▶ [MATERIAL PROVIDED]:
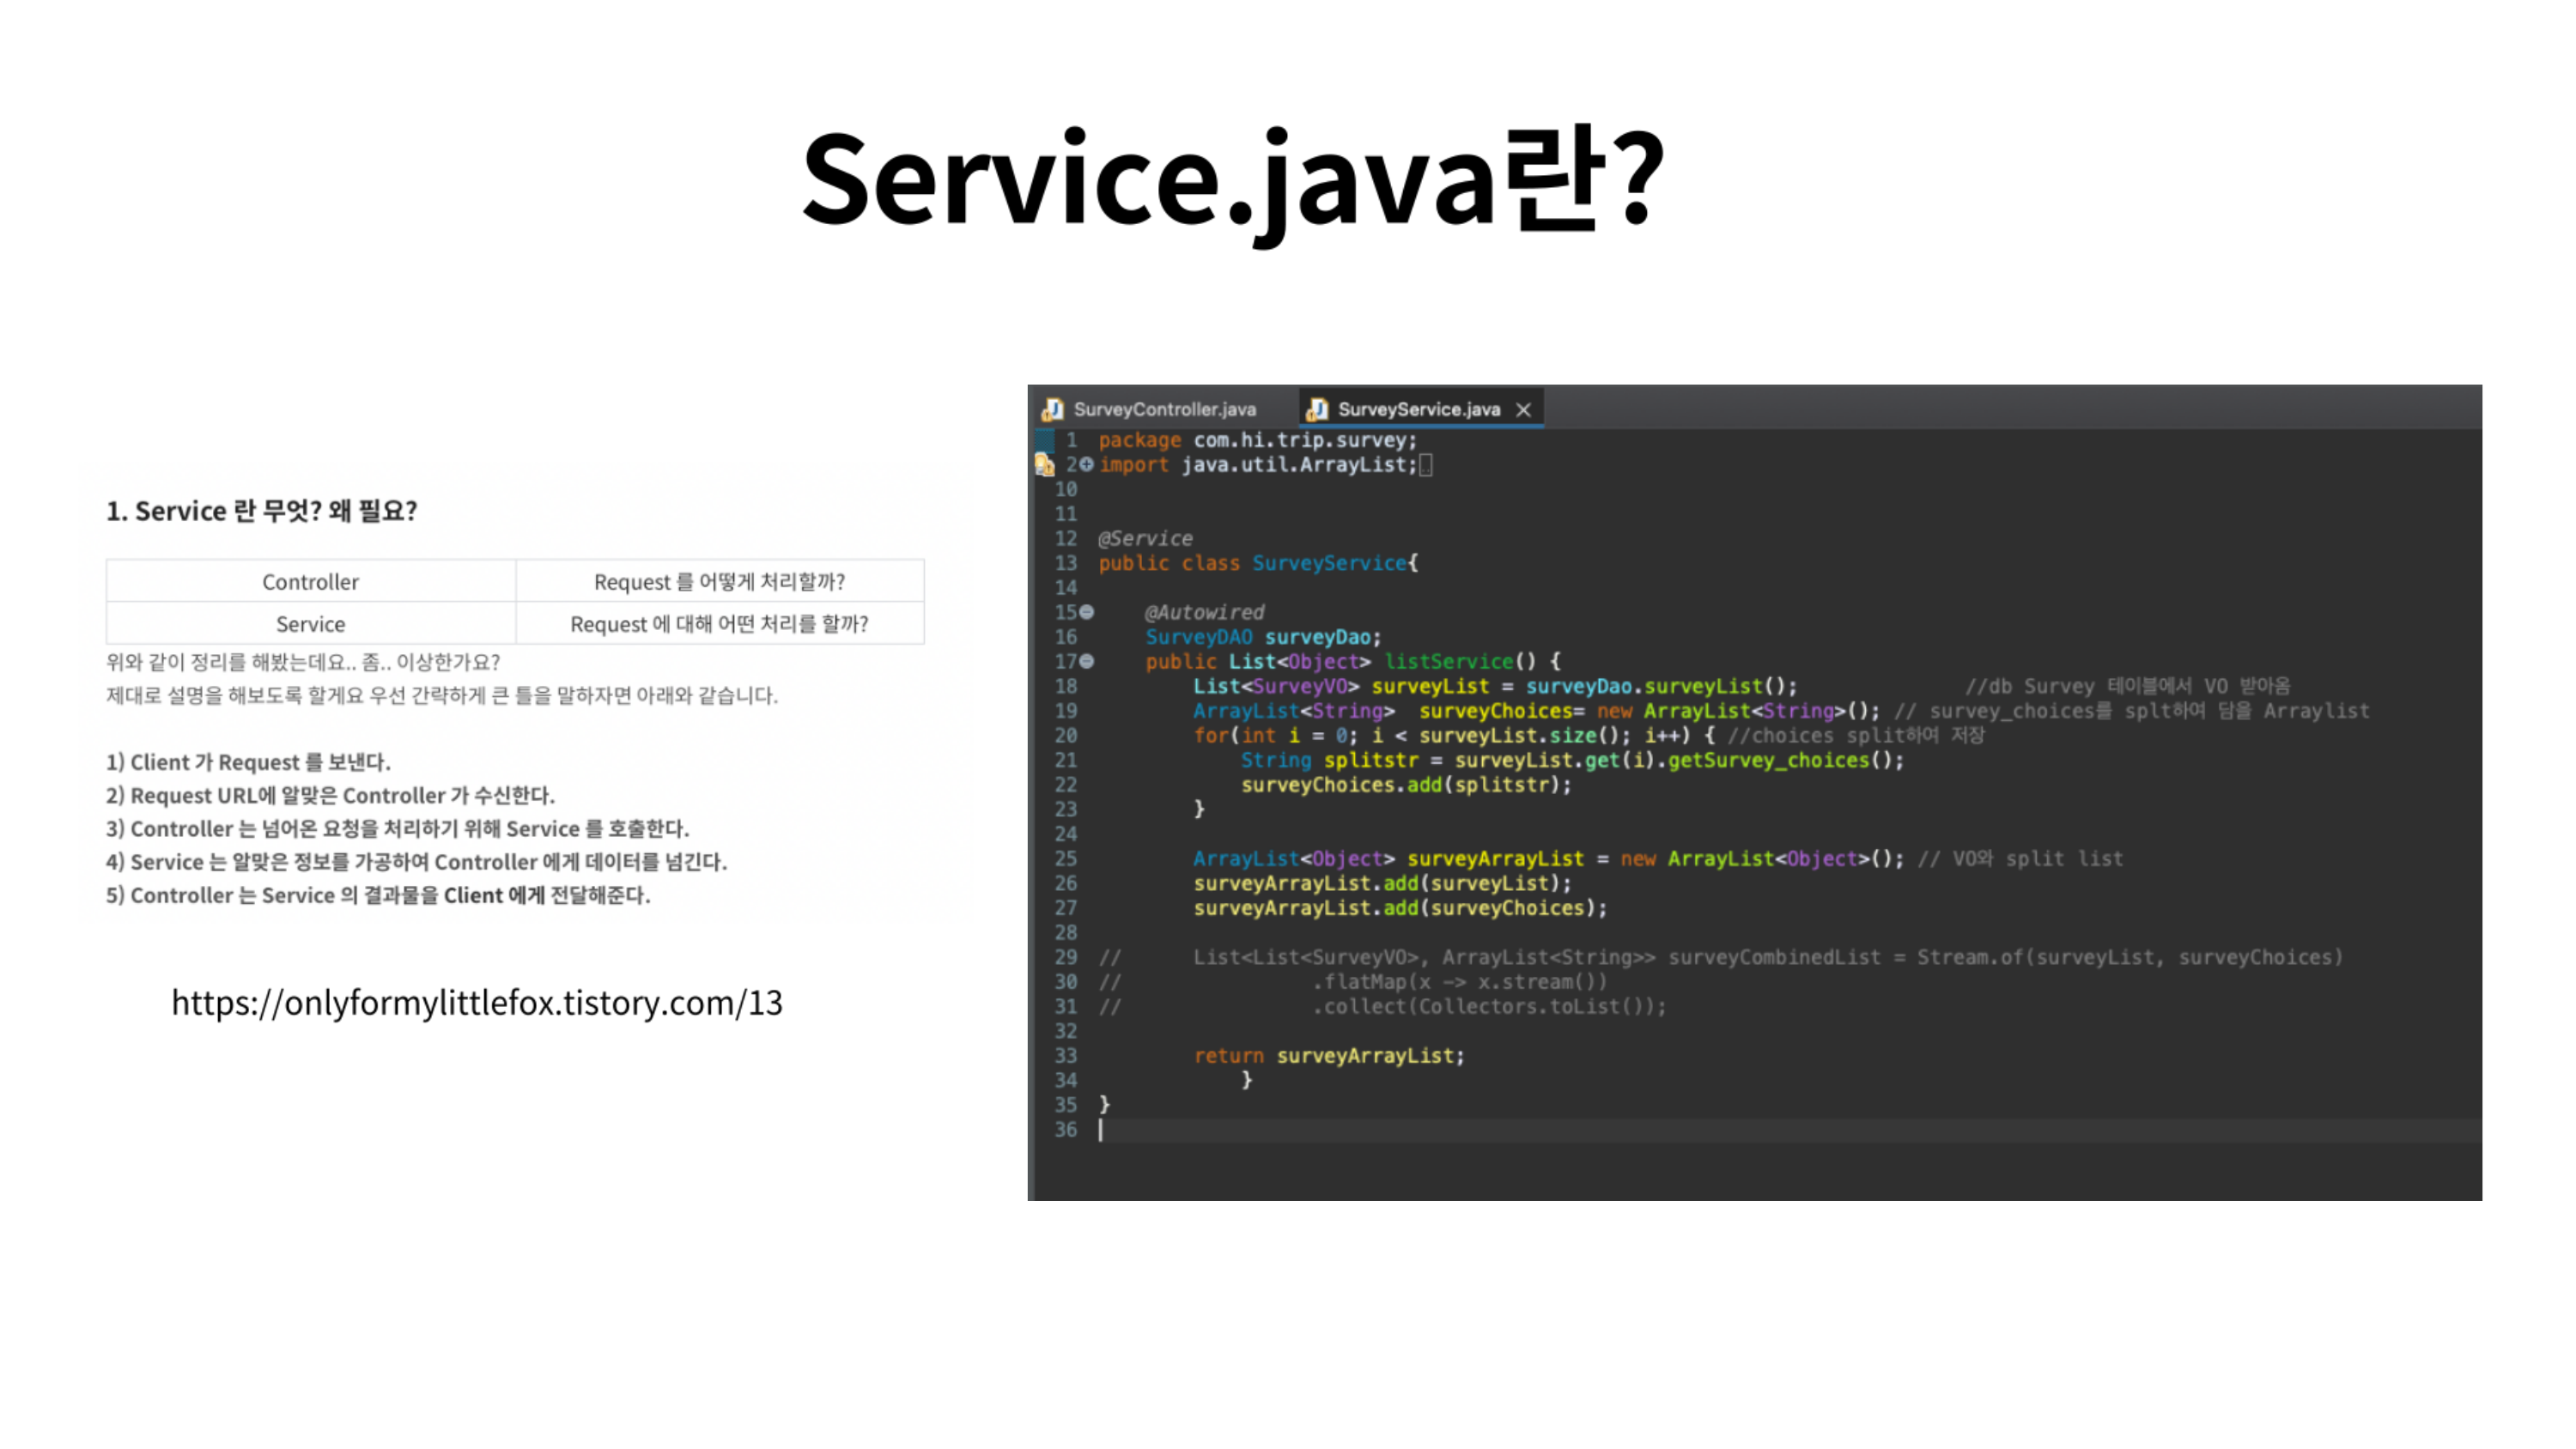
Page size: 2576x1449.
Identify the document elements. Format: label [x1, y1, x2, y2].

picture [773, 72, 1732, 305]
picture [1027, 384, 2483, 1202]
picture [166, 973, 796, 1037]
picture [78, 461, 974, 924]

▶ [AIM OF THE TASK]: Set down the material above exactly. Skip any picture.

▶ [SOLUTION]:
Page size: 2576x1449.
Identify the document elements. Format: label [x1, y1, x2, y2].

picture [773, 72, 1732, 305]
picture [1027, 384, 2483, 1202]
picture [166, 973, 796, 1037]
picture [78, 461, 974, 924]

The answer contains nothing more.